Entertainment

Alverson's 'Entertainment' Is a Horror Film About Comedy

I've never laughed like blood before.

by Brock Wilbur

There’s a terrible joy for me Rick Alverson’s work. The director is responsible for the closest moments I’ve ever felt to true “perversion” in cinema. You squirm and cackle and recoil in horror, not from the film itself, but from the mirror it holds up to your criminal visage. Criminal. That’s the word for it. Rick Alverson doesn’t make movies, he makes crimes.

Alverson comes from the Jagjaguwar record label, where he released seven albums. Starting in 2010, he began stretching out in feature films with works that explored the immigrant experience in America from a detached vantage point, and often including labelmate musicians in his work. The breakthrough came in 2012 when he directed The Comedy — a film about an aging Williamsburg hipster who ignores/tortures his family while spending his days playing pranks on regular people (which also come off as a form of minimalist torture.)

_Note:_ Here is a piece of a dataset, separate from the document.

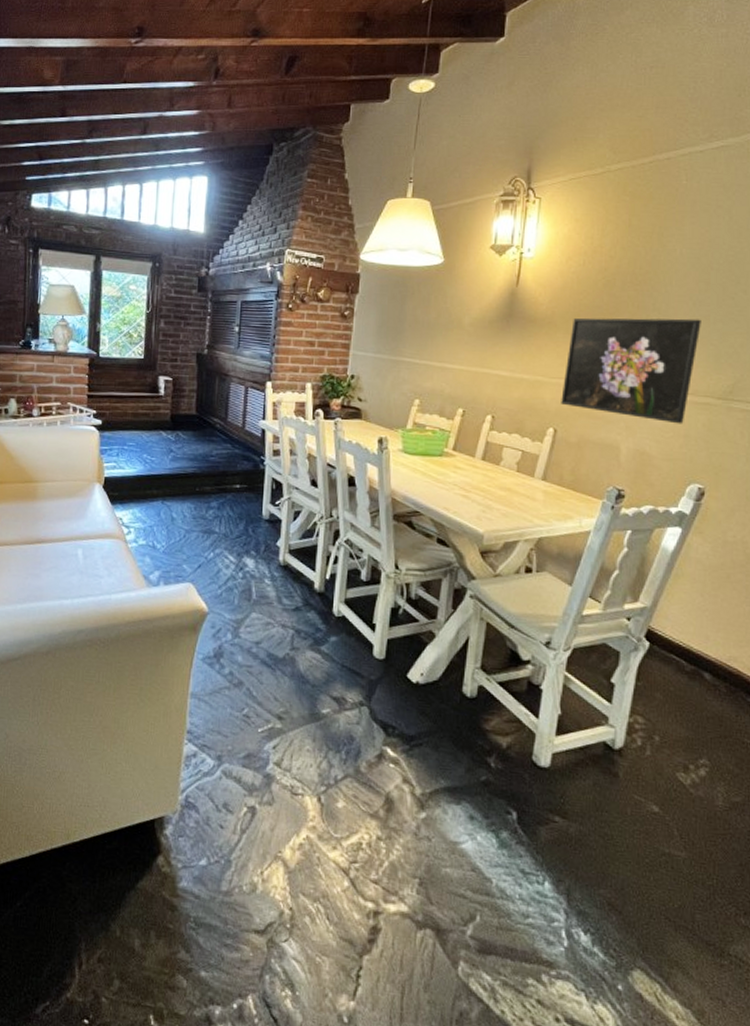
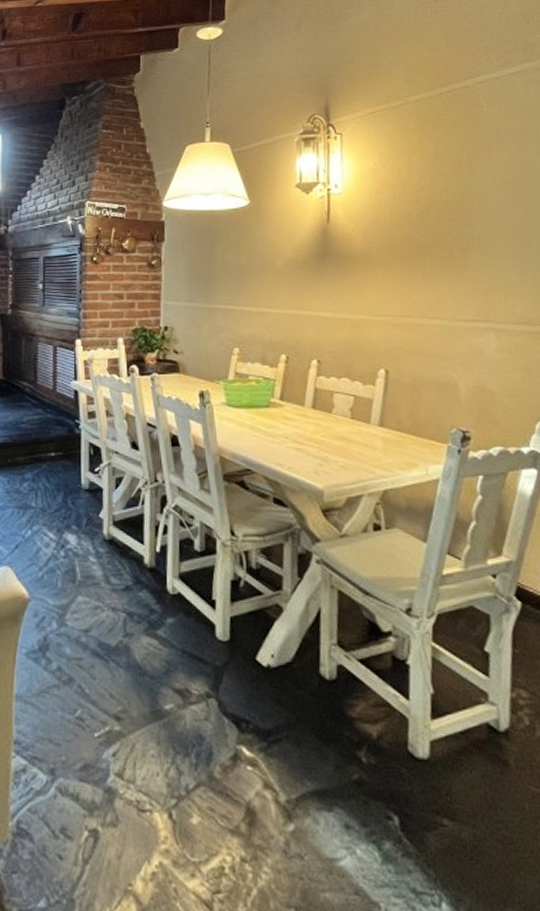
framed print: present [561,317,701,424] -> none [388,245,525,356]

The Comedy extracts an award season worthy performance out of anti-comedian Tim Heidecker and pulls an inversion of his Tim & Eric personae by placing his ridiculous prankster nonsense in the middle of a brutally sad reality where the audience is no longer a camera aimed at a greenscreen, it is an audience that is implicated in this cruelty just by witnessing without preventing. Joined by regular cohort Eric Wareheim and LCD Soundsystem frontman James Murphy (!) the team inflicts street-level misery on those they encounter through a mix of classist disdain and empathetic disconnect.

Did you watch that clip? Imagine an extra hour of that, and thirty minutes of some death/rapish stuff on top. It’s an embarrassing implication of an entire time and culture, but more importantly, it’s really, really good. It’s frustratingly beautiful, and Alverson knows the exact moments to lull you into something genuinely funny before pulling the twist that makes you want to cover your eyes, but never leave. Just like these characters, you have to see where this is headed, even if it’s nowhere.

Which brings us to the new film, Entertainment. If you’re even tangentially familiar with “Infinite Jest”, it’s pretty easy to see this work as equally destructive.

Alverson’s new work follows real world standup comedian Neil Hamburger (Gregg Turkington) on a tour through various shit venues in the Mojave. The film bills itself as a bleak surrealist dark comedy on par with dropping shock insult comic Tony Clifton into the middle of Zabriskie Point. If you’re familiar with those references, it’s a difficult summary to one up.

Hamburger, whose set is so notoriously (intentionally) noxious that it has inspired entire stadiums to chant “asshole” at him, opens this tour with a performance in a men’s jail, where his opening act of a clown is able to rouse the incarcerated audience in ways a sweaty drunk lounge singer never will.

The Southwest tour gets even more terrible from here, as Hamburger performs for smaller crowds in more dangerous venues until the threat of violence against him becomes almost inescapable. Along the way, he fills his days in various tourist activities of increasing darkness, including a gas field and an airplane graveyard. By night, he calls a daughter that may not exist, and suffers the friendship of a rich relative (John C. Reilly) who keeps trying to ask the aging performer what his business model for all this nonsense is leading toward.

The film doesn’t brutalize you with a hammer like The Comedy, rather it slowly scratches at your skin until you realize you’ve been bleeding for thirty minutes. More than once, I howled with laughter before realizing I was crying. This isn’t an exaggeration; this is a cinematic crime. It’s so goddamned good.

There’s a personal element for me, as a standup comedian myself who has shared the stage with Hamburger, but who, more importantly, has toured this region and felt the brutal sting of playing some desert community trailer park where you knew before taking the stage that no one wanted you there. I expressed a genuine fear back at the film’s announcement that it might be the kind of thing that would convince me to quit doing comedy, and, christ, it comes dangerously close.

If Up in the Air is about the corporate side of travel loneliness, Entertainment is about the far worse comedy equivalent, where money is never a guarantee and days or weeks can go by without a genuine human interaction— all fueled by booze and checking a phone for people who are so far away they might as well not exist at all.

When the film hits its more formless third act, the depression and cruel beauty warp together into the kind of filmic expression not often seen in the mainstream outside of the works of David Lynch. There’s an ever-present threat of violence that seeps through the screen, whether the story itself would ever witness any non-existential danger. There will be blood, but it might just be in your head.

Entertainment is a must see film. Not just as a tribute to a little known vile character that has been performing since 1993, and not just as the best film I’ve ever seen about touring standup business, but because you’re not likely to ever see anything of its ilk again. This is the darkest a comedy can become before it just becomes darkness.

The film has limited theatrical release in NYC and L.A. It is available for streaming on all major services.